The par 4, fifth on the Mount Kidd course at Kananaskis, is your classic risk/reward hole.

You can play it safe and lay up with an iron. Or you can pull out the big stick and go for the green.

Simon Twogood had no hesitation when he got to the tee box on the 277-yard hole – it was driver all the way.

"You wouldn’t really want to play it up, I think you just gotta go for the green," Twogood said Friday.

It was the best decision Twogood made all day. He knew right when the ball came off the clubface, it was a good shot.

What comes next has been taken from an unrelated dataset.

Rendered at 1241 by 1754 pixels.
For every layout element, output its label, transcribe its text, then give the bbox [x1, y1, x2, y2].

"It’s one of those shots where it comes off the club, the swing feels perfect, the delivery feels perfect, everything about it, perfect," he said. "It was nice and straight which is pretty rare for me. "

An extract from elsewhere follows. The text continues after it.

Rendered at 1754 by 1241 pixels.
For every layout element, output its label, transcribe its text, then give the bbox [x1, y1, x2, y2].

As the ball soared through the air toward the green, Twogood said everyone in his group had their eyes glued on what was happening.

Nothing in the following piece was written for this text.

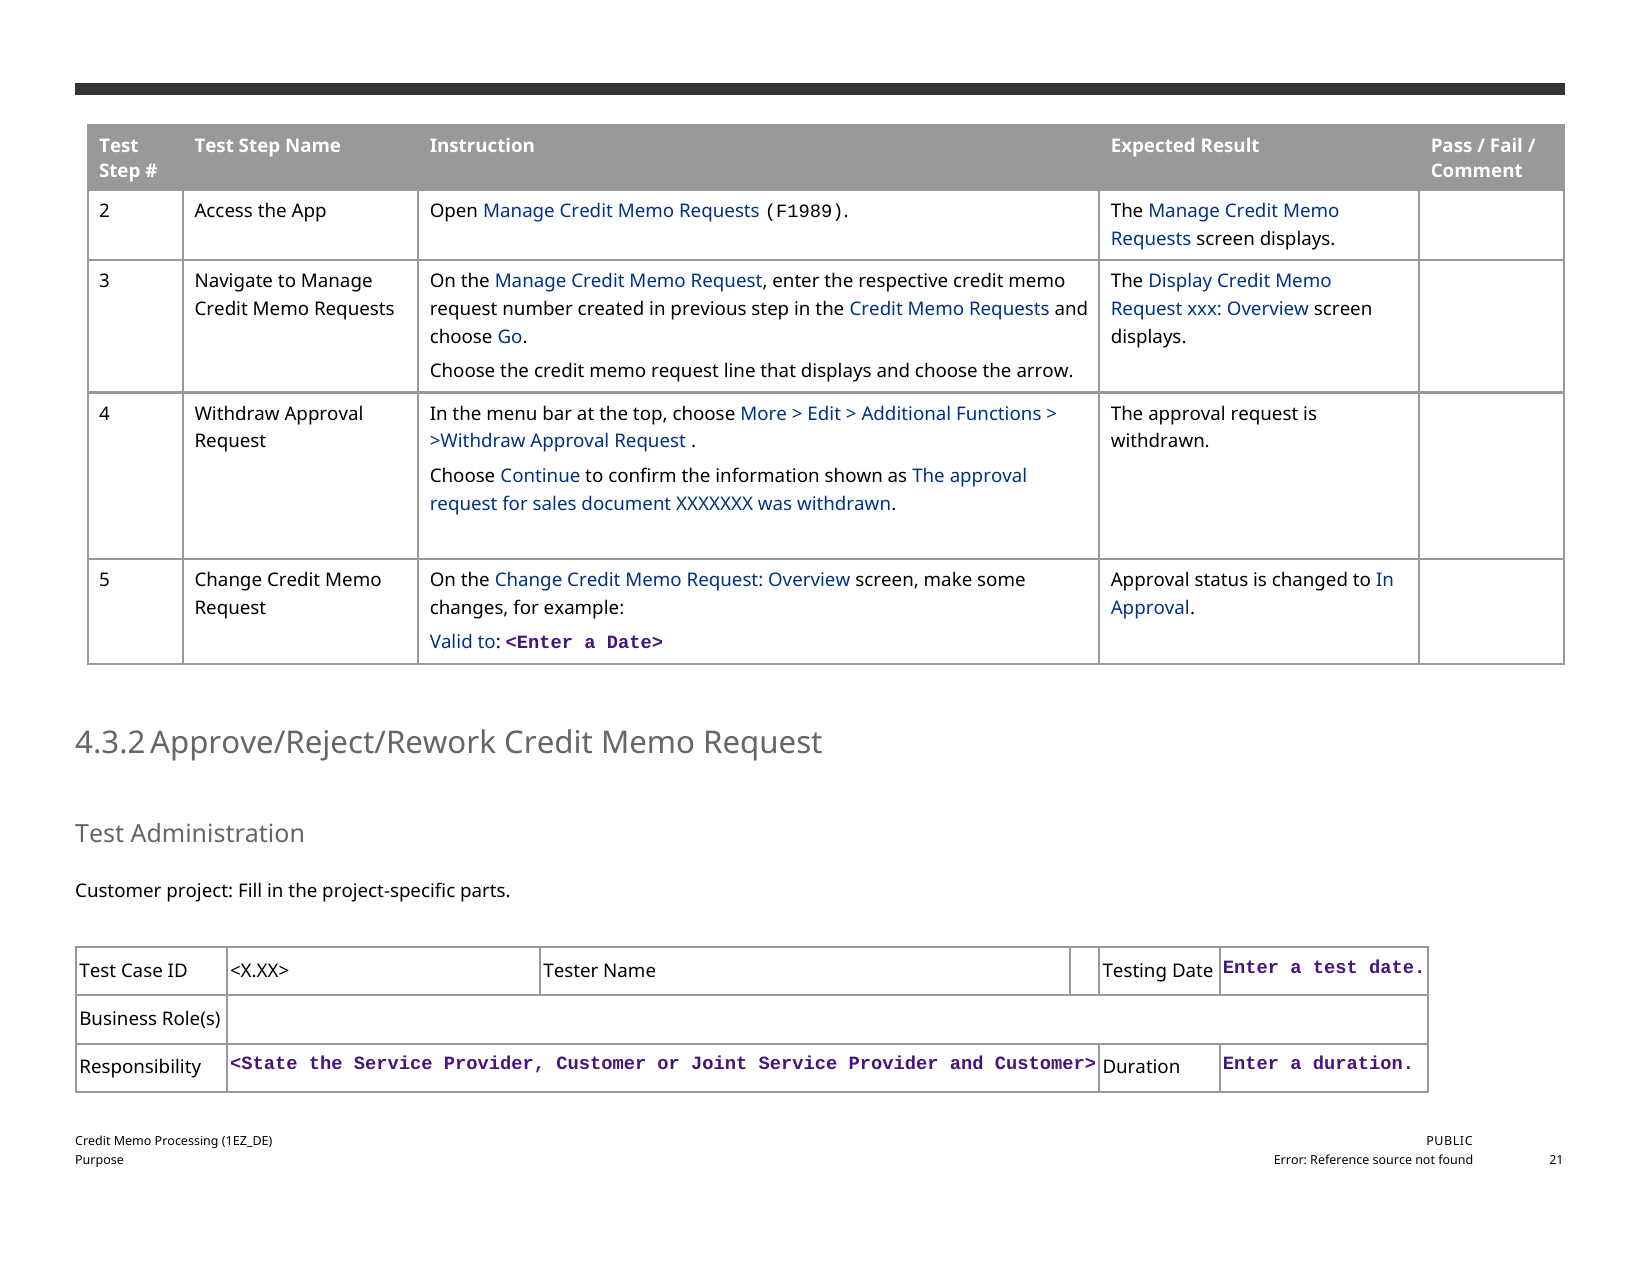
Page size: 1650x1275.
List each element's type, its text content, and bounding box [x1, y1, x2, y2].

"And we saw it rolling towards the pin and we kind of stop seeing it. One of the guys said ‘that’s crazy’, it was like right at the pin, that could’ve even been in the hole."

When they got to the green, Twogood didn’t see his ball so he thought it must have rolled off the back, but one of his playing partners suggested he go look in the hole.

"And so I walked back over and there it is, it’s lying in the hole."

And that’s when the golfer found out his shot was 'too good' to be true.

He had the rare albatross and got to mark down a 1 on a par 4. Twogood said he was stunned.

"It almost feels like someone is playing a trick on you. Maybe someone like, kicked it in there."

It's not the first hole-in-one on a par 4 at Kananaskis.

There was another one on the 11th hole of the Mount Kidd course before it was badly damaged in the flood of 2013.

Head pro Bob Paley says Twogood’s was well-earned.

"It’s one of the smallest, if not the smallest greens of all the 36 that we have and it was a front pin and it was unbelievably mounded," he said. "I don’t know what the odds are normally for a hole-in-one but this was extraordinary with distance and contours and it was amazing."

Twogood has been playing golf for 15 years and this was his first hole-in-one.

He said the funniest thing about the story is after the hole-in-one, no one in his group played very well.

"I struggled leading up to that hole and I struggled every hole after that. But you know actually, the best part was it rattled the three that I was golfing with so much that basically the rest of their round was shot," he said.

Twogood definitely got the bragging rights and said at least for one day, it was nice living up to his last name.